■ The task
Please go line by line through the material and copy each one containing the word "pesquisa".

■ Information provided
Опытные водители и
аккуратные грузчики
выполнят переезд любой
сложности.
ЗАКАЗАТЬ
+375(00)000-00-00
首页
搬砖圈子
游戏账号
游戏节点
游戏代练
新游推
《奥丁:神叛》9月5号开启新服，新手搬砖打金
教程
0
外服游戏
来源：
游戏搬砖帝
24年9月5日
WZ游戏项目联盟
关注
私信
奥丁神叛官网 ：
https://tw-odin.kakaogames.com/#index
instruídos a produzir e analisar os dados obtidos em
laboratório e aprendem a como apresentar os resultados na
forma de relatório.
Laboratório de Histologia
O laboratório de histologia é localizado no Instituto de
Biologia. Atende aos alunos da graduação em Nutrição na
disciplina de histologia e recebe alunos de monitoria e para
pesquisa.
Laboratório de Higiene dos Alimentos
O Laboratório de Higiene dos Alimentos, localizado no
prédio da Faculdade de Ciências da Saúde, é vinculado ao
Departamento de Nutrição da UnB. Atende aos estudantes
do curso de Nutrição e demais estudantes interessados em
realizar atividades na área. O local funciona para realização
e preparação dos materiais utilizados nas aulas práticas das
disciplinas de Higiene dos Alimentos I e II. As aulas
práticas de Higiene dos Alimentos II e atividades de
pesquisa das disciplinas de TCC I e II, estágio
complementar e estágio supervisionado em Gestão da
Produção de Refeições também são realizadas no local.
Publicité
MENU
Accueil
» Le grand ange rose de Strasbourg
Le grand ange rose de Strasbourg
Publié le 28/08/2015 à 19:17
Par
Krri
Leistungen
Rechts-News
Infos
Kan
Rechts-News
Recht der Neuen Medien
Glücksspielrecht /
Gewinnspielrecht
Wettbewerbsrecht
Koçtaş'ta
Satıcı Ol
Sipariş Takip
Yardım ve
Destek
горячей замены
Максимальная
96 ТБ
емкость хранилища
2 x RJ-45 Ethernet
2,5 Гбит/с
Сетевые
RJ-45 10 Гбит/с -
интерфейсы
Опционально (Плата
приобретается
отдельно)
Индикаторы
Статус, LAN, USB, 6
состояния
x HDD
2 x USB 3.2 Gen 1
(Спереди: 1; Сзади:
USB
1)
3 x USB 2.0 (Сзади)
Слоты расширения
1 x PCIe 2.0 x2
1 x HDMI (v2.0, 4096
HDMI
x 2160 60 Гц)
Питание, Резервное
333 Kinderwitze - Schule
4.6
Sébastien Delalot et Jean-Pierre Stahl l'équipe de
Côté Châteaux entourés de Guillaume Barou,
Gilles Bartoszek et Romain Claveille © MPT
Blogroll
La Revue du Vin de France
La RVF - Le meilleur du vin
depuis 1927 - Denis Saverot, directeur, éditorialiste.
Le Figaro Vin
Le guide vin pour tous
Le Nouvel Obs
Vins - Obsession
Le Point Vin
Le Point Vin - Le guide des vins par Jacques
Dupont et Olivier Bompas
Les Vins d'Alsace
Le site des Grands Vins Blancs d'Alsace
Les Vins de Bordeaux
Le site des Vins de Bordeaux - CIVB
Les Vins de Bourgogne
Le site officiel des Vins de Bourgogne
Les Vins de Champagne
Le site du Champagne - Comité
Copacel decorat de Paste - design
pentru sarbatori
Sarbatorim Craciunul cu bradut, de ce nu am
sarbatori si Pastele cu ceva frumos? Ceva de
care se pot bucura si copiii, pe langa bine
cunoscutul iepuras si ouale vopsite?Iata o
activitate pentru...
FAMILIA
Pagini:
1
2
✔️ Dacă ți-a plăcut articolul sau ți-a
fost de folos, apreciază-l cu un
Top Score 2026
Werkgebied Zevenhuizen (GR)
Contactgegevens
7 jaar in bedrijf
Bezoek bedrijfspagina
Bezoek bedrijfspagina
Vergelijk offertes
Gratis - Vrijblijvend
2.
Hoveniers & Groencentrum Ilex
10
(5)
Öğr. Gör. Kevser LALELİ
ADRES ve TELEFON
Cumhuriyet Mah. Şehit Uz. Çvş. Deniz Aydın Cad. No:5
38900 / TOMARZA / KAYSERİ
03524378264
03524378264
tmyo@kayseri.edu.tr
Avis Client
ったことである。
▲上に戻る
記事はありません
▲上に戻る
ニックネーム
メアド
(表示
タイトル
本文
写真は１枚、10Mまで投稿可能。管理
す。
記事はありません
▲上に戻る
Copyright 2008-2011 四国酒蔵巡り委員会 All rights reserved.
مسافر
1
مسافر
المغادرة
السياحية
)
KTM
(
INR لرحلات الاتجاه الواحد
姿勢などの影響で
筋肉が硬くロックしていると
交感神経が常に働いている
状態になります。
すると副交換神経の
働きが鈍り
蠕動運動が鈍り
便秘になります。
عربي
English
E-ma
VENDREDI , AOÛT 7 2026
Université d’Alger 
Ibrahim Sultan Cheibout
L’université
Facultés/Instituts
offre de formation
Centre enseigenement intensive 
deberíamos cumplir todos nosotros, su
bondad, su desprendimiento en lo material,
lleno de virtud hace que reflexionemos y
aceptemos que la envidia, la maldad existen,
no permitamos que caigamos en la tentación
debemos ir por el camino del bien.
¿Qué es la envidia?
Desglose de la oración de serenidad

■ Exercise solution
pesquisa.
pesquisa das disciplinas de TCC I e II, estágio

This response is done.